Iklan
Iklan

Hanya Partai Gerindra Mati-Matian untuk Prabowo, Partai Pengusung Tidak Bekerja

- Advertisement -

Partai Gerindra tengah mati-matian bekerja demi kemenangan Ketua Umumnya Prabowo Subianto. Sementara partai pengusung dan pendukung Capres Prabowo lainnya, bahkan yang di pusat pun tidak bekerja.

Kondisi yang tengah dihadapi Partai Gerindra ini diungkapkan oleh Sosiolog dan Guru Besar Universitas Syiah Kuala (USK), Prof Ahmad Humam Hamid dalam program Serambi Spotlight dipandu News Manajer Serambi Indonesia, Bukhari M Ali di Studio Serambinews.com, Selasa (16/1/2024).

“Partai-partai pendukung lain di tingkat nasional pun tidak bekerja itu, semua orang tahu. Di Aceh apalagi,” ujar Prof Humam.

“Yang bekerja untuk capres pak Prabowo itu hanya Partai Gerindra dan juga di sebagian besar nasional,” imbuhnya.

Sementara hal berbeda bagi pendukung Ganjar, PDIP beserta koalisi. Mereka dianggap bekerja keras dan bangga memasukkan nama Ganjar Pranowo dalam setiap aktivitasnya politiknya.

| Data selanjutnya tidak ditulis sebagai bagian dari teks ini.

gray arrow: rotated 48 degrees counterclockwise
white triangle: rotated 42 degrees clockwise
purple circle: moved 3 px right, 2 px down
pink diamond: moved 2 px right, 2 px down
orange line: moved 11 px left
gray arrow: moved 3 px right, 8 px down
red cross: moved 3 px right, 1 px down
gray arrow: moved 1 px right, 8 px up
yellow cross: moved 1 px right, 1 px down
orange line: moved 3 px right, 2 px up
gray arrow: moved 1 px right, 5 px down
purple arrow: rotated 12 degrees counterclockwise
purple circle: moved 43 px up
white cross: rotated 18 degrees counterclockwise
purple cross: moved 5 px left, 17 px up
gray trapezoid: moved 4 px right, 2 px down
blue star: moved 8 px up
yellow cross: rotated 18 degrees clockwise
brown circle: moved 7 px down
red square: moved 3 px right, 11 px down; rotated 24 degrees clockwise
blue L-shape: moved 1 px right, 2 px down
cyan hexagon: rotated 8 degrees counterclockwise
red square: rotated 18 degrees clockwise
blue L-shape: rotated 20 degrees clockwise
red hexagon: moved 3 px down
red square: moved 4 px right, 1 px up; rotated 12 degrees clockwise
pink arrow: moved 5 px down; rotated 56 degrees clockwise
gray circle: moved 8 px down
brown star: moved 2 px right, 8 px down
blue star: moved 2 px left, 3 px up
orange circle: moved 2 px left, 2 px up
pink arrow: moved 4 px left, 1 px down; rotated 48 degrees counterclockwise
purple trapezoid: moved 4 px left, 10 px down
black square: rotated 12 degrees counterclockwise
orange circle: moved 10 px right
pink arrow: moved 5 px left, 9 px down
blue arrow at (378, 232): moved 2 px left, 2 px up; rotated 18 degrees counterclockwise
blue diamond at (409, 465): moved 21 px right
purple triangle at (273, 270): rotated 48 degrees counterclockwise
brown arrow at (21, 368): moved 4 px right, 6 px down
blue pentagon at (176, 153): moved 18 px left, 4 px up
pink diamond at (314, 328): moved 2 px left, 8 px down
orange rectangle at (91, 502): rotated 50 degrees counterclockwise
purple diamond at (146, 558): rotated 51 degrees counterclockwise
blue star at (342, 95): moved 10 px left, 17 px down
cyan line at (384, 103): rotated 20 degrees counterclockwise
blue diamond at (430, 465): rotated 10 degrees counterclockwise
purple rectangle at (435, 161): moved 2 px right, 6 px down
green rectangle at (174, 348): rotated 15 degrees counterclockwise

“Yang bekerja untuk PDIP, untuk pak Ganjar, tandem (bersama-sama). soal kalah menang itu nanti, itu jantan namanya,” kata Prof Humam.

Menurut Sosiolog dan Guru Besar USK itu, gejala yang tidak biasa justru terjadi pada pendukung Anies Baswedan dan Muhaimin Iskandar (AMIN).

Berdasarkan penilaiannya, ada gerakan spontan, swadaya dan gemuruh bergelombong dalam sebuah gerakan perubahan, baik di tingkat Aceh maupun nasional.

Gerakan volunteerism ini dijelaskannya, berbahaya terhadap kubu lawan, bukan hanya dalam politik bahkan dalam perang sekalipun.

“Bahkan perang sekalipun itu yang paling bahaya adalah volunteerism, kerelawanan,” kata Prof Humam.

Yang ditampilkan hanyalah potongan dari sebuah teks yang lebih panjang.